- [WORK ORDER]: Everything in the records below from the line containing "G02X-150200Y1005840I37500J0*" through the line containing "dm_write = 1;" is to be reproduced exactly, those two lines included; no picture is to be copied.

---- DATA FOR THIS TASK

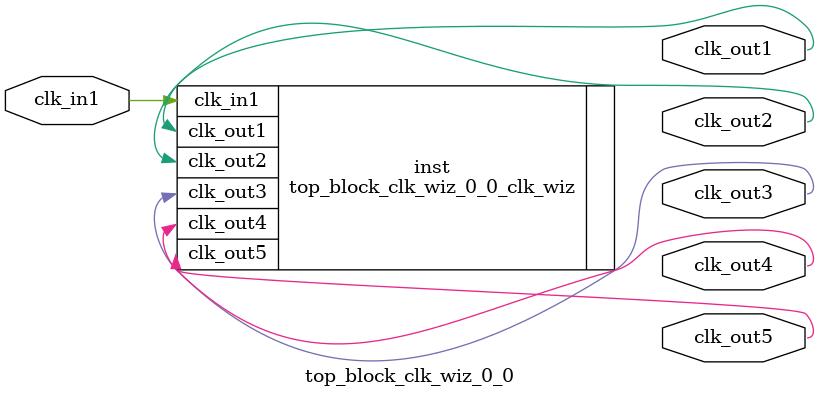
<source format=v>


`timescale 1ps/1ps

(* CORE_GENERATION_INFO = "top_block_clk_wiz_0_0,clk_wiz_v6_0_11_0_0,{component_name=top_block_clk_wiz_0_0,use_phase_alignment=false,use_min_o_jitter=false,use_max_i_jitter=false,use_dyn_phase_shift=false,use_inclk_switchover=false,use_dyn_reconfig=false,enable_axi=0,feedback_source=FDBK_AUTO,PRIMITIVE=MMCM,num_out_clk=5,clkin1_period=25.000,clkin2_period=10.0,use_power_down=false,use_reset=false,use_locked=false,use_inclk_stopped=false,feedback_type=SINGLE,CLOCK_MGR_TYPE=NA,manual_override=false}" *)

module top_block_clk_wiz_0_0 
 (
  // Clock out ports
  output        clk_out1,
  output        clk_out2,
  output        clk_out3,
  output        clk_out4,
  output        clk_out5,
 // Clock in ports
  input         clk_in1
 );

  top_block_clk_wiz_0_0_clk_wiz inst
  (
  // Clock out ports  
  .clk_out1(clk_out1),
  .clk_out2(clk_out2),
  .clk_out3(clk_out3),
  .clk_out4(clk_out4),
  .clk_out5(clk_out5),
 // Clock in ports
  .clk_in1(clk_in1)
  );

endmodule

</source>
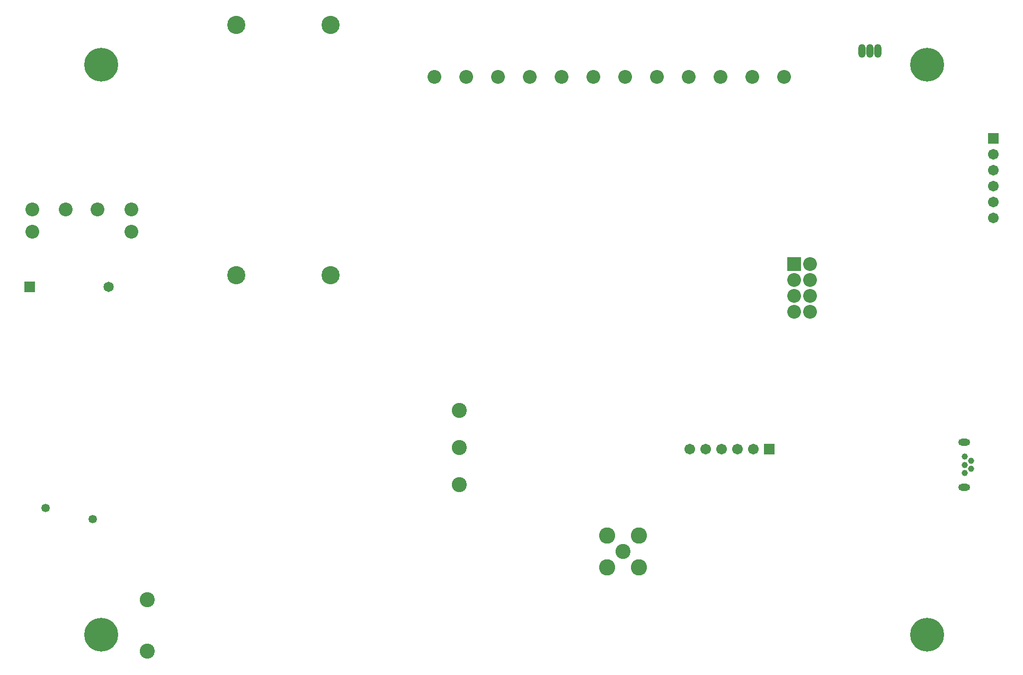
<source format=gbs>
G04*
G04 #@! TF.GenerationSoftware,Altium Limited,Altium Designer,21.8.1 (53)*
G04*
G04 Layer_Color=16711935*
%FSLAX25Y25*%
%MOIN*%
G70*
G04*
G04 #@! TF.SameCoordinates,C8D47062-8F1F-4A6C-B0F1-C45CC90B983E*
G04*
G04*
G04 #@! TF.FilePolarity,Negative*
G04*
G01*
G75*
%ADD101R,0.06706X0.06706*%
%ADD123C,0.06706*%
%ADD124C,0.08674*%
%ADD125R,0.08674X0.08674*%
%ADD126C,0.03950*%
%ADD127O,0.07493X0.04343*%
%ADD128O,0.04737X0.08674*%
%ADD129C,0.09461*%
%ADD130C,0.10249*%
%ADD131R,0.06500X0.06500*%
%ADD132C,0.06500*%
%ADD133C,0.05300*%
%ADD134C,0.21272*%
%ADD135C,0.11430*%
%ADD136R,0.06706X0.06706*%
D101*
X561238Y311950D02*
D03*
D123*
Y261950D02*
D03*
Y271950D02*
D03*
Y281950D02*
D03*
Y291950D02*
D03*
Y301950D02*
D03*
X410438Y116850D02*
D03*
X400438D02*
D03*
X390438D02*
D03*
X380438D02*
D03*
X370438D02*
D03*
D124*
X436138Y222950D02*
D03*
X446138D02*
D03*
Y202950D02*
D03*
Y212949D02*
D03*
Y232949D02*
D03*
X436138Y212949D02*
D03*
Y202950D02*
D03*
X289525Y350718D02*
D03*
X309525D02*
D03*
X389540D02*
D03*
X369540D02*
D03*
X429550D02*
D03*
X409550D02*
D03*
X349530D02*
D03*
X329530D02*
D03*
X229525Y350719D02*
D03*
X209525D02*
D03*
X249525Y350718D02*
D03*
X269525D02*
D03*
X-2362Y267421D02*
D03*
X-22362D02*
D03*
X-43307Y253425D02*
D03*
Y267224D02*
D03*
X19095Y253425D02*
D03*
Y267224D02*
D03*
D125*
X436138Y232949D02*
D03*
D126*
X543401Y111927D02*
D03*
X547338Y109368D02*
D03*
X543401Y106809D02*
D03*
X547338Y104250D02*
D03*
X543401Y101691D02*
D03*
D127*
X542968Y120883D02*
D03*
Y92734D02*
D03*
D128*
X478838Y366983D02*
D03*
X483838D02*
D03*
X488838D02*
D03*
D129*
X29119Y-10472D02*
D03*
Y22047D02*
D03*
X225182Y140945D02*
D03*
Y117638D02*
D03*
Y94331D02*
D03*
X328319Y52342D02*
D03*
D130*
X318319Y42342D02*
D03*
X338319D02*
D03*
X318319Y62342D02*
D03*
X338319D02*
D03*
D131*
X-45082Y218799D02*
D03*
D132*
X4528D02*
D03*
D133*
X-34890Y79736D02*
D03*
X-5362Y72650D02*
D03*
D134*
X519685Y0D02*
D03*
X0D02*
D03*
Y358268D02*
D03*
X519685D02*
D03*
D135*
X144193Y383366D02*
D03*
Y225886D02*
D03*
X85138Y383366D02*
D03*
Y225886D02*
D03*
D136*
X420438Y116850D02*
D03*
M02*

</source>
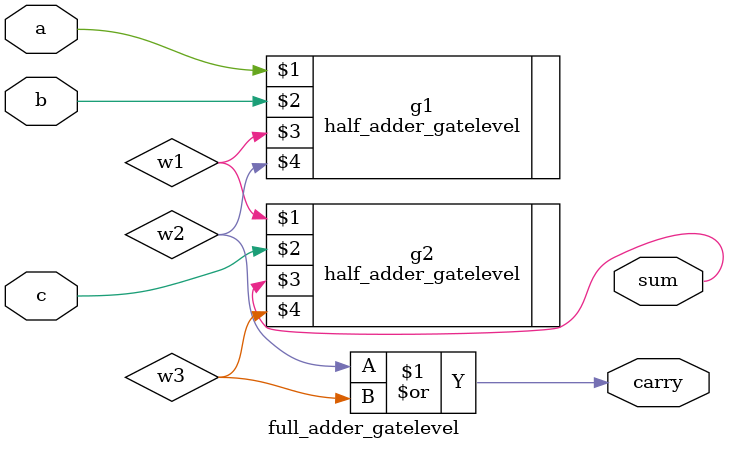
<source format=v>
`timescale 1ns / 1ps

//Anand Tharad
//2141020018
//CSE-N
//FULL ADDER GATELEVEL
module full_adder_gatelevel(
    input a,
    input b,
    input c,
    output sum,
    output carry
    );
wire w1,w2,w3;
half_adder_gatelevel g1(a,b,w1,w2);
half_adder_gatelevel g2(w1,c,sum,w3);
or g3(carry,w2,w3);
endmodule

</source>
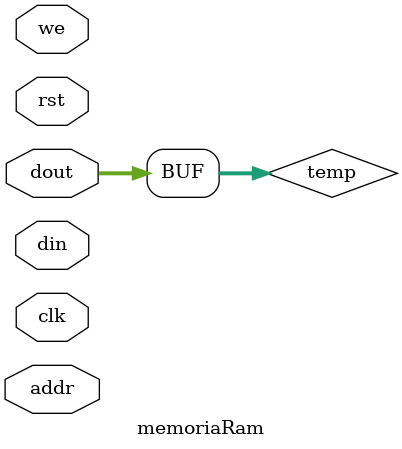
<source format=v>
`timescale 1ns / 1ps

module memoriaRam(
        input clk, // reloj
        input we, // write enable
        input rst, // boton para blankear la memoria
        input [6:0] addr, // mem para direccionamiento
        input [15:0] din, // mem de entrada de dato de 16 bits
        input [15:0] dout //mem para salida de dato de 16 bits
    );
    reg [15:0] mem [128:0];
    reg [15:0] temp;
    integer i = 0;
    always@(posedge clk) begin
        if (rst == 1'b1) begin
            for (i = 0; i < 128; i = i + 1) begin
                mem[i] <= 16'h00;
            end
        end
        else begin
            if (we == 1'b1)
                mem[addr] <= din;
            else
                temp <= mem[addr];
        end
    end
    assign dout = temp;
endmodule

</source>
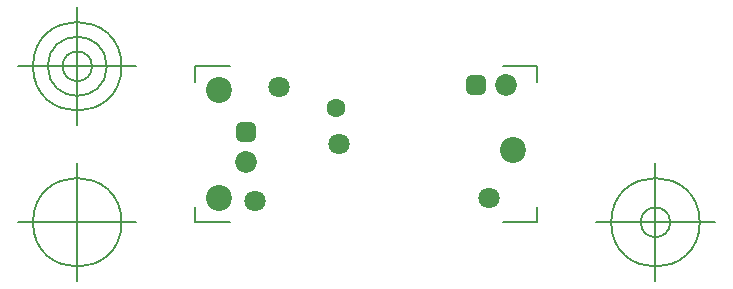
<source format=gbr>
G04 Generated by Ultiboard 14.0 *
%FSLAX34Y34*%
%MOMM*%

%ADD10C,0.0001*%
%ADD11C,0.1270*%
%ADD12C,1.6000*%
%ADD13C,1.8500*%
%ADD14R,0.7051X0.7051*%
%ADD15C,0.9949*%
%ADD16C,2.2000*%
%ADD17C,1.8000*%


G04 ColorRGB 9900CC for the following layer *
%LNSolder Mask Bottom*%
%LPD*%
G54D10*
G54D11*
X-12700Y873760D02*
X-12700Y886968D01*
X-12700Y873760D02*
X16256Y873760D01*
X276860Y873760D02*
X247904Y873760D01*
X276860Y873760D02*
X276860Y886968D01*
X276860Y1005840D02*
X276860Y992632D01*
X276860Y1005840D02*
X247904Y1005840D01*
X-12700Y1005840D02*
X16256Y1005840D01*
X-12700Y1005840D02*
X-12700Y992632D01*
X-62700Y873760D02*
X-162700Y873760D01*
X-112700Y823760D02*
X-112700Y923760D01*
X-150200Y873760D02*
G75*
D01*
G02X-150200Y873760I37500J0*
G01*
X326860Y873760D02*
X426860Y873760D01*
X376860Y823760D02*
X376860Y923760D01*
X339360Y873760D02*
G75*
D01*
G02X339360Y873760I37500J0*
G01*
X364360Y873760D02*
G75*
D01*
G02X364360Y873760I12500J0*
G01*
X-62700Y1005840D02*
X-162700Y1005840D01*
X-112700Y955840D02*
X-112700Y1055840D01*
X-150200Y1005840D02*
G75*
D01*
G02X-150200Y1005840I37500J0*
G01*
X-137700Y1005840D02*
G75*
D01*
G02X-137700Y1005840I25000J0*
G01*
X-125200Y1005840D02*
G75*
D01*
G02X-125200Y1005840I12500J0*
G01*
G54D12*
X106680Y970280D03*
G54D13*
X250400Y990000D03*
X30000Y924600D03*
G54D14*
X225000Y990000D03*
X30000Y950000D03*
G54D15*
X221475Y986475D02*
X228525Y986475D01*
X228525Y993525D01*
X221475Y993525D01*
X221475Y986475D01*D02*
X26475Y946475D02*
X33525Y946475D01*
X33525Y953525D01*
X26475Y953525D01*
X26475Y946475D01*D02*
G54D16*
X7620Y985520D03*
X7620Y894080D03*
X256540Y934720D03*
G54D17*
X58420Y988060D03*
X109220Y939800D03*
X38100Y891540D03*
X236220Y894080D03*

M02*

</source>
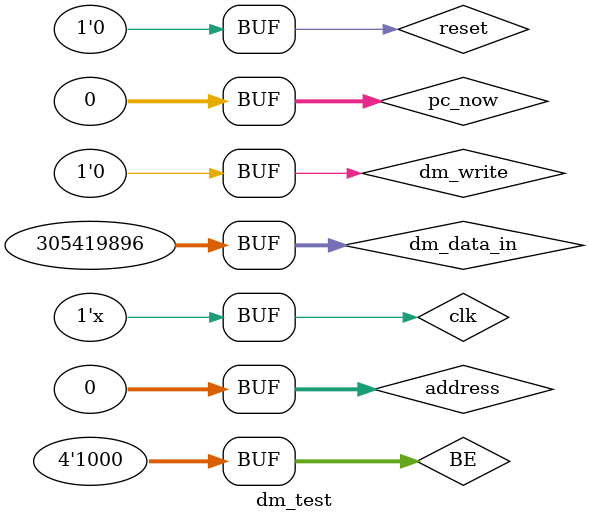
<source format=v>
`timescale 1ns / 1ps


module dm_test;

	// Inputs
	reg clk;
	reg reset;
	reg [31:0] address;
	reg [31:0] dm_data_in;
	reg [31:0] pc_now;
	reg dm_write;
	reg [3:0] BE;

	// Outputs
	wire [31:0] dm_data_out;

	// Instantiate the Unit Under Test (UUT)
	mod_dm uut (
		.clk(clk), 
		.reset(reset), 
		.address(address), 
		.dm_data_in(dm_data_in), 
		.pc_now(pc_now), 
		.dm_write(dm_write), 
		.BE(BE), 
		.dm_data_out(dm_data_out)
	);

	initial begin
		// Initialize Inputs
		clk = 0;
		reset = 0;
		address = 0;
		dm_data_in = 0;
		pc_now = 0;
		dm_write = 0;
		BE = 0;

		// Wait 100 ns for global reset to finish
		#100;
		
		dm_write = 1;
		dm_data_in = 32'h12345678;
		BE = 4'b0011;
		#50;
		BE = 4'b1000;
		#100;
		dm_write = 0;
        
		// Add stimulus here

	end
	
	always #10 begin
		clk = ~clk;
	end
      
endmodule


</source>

--------

- [RESPONSE BELOW]:
G02X-150200Y1005840I37500J0*
G01*
X-137700Y1005840D02*
G75*
D01*
G02X-137700Y1005840I25000J0*
G01*
X-125200Y1005840D02*
G75*
D01*
G02X-125200Y1005840I12500J0*
G01*
G54D12*
X106680Y970280D03*
G54D13*
X250400Y990000D03*
X30000Y924600D03*
G54D14*
X225000Y990000D03*
X30000Y950000D03*
G54D15*
X221475Y986475D02*
X228525Y986475D01*
X228525Y993525D01*
X221475Y993525D01*
X221475Y986475D01*D02*
X26475Y946475D02*
X33525Y946475D01*
X33525Y953525D01*
X26475Y953525D01*
X26475Y946475D01*D02*
G54D16*
X7620Y985520D03*
X7620Y894080D03*
X256540Y934720D03*
G54D17*
X58420Y988060D03*
X109220Y939800D03*
X38100Y891540D03*
X236220Y894080D03*

M02*

</source>
<source format=v>
`timescale 1ns / 1ps


module dm_test;

	// Inputs
	reg clk;
	reg reset;
	reg [31:0] address;
	reg [31:0] dm_data_in;
	reg [31:0] pc_now;
	reg dm_write;
	reg [3:0] BE;

	// Outputs
	wire [31:0] dm_data_out;

	// Instantiate the Unit Under Test (UUT)
	mod_dm uut (
		.clk(clk), 
		.reset(reset), 
		.address(address), 
		.dm_data_in(dm_data_in), 
		.pc_now(pc_now), 
		.dm_write(dm_write), 
		.BE(BE), 
		.dm_data_out(dm_data_out)
	);

	initial begin
		// Initialize Inputs
		clk = 0;
		reset = 0;
		address = 0;
		dm_data_in = 0;
		pc_now = 0;
		dm_write = 0;
		BE = 0;

		// Wait 100 ns for global reset to finish
		#100;
		
		dm_write = 1;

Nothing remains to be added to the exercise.